──────── GIVEN TEXT ────────

[PATCH] powerpc: Add FSL CPM2 device tree node documentation
Vitaly Bordug
vbordug at ru.mvista.com
Fri Mar 31 02:02:22 EST 2006
On Thu, 30 Mar 2006 10:14:18 -0500
Dan Malek <dan at embeddedalley.com> wrote:
>
> On Mar 30, 2006, at 9:37 AM, Kumar Gala wrote:
>
> > * What a give channel (SCC, FCC, UCC, SMC?) is used for serial,
> > ethernet, ATM, etc.
>
> You need to view this from the other direction. As I've always
> said, we don't have an "SCC driver", we have a uart driver for
> SCCs. So, you configure from that perspective. The uart driver
> is configured to use certain SCCs.
>
Well, I am going to move the board-specific code to the BSP place, and make the driver use the callback when it needs to configure the HW tp use SCC/SMC (that includes pin setup as well - the way it is in fs_enet). Actually, it can use any (or even all the SXCs) simultaneously, and that strict configuration can be obsoleted (I mean - nothing required in .config to mention which soc device has the uart, as gianfar does not require what TSEC to utilize) - people often misconfigure things, and to be right there should be ifdef hell in the driver which is _odd_.

──────── RECORDS ────────

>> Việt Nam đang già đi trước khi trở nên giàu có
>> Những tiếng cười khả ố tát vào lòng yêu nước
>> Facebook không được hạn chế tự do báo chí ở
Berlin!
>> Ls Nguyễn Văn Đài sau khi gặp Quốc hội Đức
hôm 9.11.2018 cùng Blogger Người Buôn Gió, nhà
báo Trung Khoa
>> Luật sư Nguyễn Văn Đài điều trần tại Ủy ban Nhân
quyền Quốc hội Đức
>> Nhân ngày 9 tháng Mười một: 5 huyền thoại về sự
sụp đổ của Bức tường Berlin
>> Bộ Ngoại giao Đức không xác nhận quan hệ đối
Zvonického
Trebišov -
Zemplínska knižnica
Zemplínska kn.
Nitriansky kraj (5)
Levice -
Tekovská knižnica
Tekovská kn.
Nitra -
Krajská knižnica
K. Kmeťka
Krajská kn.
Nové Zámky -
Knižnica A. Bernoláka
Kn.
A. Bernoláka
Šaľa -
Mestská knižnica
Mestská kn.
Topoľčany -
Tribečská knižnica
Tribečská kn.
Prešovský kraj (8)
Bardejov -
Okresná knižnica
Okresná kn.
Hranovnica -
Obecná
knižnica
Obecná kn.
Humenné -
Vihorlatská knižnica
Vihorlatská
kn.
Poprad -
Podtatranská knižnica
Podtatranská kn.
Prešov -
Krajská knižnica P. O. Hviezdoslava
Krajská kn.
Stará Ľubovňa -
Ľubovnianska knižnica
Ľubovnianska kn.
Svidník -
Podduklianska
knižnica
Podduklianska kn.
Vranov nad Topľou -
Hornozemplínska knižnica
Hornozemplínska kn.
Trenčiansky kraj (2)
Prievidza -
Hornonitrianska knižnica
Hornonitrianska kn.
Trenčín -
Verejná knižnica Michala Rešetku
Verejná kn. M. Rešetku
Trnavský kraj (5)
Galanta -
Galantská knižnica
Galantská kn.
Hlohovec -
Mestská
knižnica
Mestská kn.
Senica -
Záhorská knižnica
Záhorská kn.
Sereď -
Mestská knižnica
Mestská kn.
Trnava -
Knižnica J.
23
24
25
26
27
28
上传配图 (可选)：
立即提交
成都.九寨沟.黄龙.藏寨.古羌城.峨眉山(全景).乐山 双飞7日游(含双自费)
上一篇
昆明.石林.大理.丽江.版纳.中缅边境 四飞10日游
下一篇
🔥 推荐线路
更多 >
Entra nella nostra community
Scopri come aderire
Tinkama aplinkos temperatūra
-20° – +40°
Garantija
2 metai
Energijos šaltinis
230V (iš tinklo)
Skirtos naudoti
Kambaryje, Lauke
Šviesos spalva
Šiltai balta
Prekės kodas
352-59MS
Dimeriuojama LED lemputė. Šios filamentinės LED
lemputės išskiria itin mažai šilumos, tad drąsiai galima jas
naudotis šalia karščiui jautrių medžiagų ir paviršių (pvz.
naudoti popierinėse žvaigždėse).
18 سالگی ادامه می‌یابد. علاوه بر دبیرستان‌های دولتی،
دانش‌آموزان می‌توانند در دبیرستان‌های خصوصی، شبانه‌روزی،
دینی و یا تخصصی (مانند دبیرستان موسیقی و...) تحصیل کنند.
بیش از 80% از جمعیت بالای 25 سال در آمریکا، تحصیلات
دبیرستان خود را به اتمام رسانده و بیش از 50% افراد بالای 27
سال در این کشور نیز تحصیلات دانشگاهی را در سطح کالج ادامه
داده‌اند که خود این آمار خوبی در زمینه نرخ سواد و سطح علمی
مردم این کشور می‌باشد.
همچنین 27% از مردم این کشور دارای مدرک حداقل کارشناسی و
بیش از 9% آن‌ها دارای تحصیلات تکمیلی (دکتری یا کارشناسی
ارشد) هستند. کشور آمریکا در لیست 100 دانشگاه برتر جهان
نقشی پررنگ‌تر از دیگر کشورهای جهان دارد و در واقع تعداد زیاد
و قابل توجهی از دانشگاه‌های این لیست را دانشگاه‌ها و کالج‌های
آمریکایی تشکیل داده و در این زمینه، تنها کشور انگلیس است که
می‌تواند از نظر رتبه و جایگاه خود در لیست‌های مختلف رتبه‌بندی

────────

● **COMPLETE THE FOLLOWING**
(A) Rewrite the section of the CPM2 mailing list message that opens with the words containing "[PATCH] powerpc: Add" and closes with "ethernet, ATM, etc.", swapping "ATM" for "USB".
(B) Carry on the CPM2 mailing list message from where it stops.
The records aren't needed for anything here.

● **ANSWERS BELOW**
(A)
[PATCH] powerpc: Add FSL CPM2 device tree node documentation
Vitaly Bordug
vbordug at ru.mvista.com
Fri Mar 31 02:02:22 EST 2006
On Thu, 30 Mar 2006 10:14:18 -0500
Dan Malek <dan at embeddedalley.com> wrote:
>
> On Mar 30, 2006, at 9:37 AM, Kumar Gala wrote:
>
> > * What a give channel (SCC, FCC, UCC, SMC?) is used for serial,
> > ethernet, USB, etc.

(B)
> > * How a channel is wired? [pin muxing] (I really hate having drivers
> > have board specific ifdefs for this)
>
> I've got a solution for IO pin multiplexing that I have to get pushed
> in using the "feature_call" method like a pmac. The other thing
> to realize here is there is often hardware beyond just "pin muxing"
> that is unique to a board and requires configuration. Statically
> describing what pins set/clear is a small, and already understood
> part, of more complex set up that needs to be done with code
> unique to a board.
well, ... :D
>
> > * which (if any) BRG a channel is using?
>
> These are already a dynamically allocated resource. Drivers
> don't care which one is assigned, you should be allocating
> one and using the handle provided to the support functions.
>
Nobody is arguing. But we need offsets to deal with BRGs (at least repeat that behavior in powerpc), CMX, CP - and there are 2 options to have them - yet another foo_immap.h or that "static" nodes in the flattened device tree.
We already have mature implementation of the first approach - and I just want to give the second one a try and to see if it will be more flexible/effective that what we have in ppc right now.
> > * ...? [I feel like I'm missing some but haven't worked on a CPM
> > driver in a while :)]
>
> I can't think of any, and I use the CPM all of the time. :-)
That is great :)
>
> > The other question is what changes between CPUs?
>
> Almost nothing, except the PRAM offset you mention below
> and I've mentioned in past messages as memory bank differences.
>
> > * Number/Mix of channels
> > * some PRAM offset (8272 FCC comes to mind)
> > * channel differences for same channel type? (what's an example of
> > this?)
> > * ...?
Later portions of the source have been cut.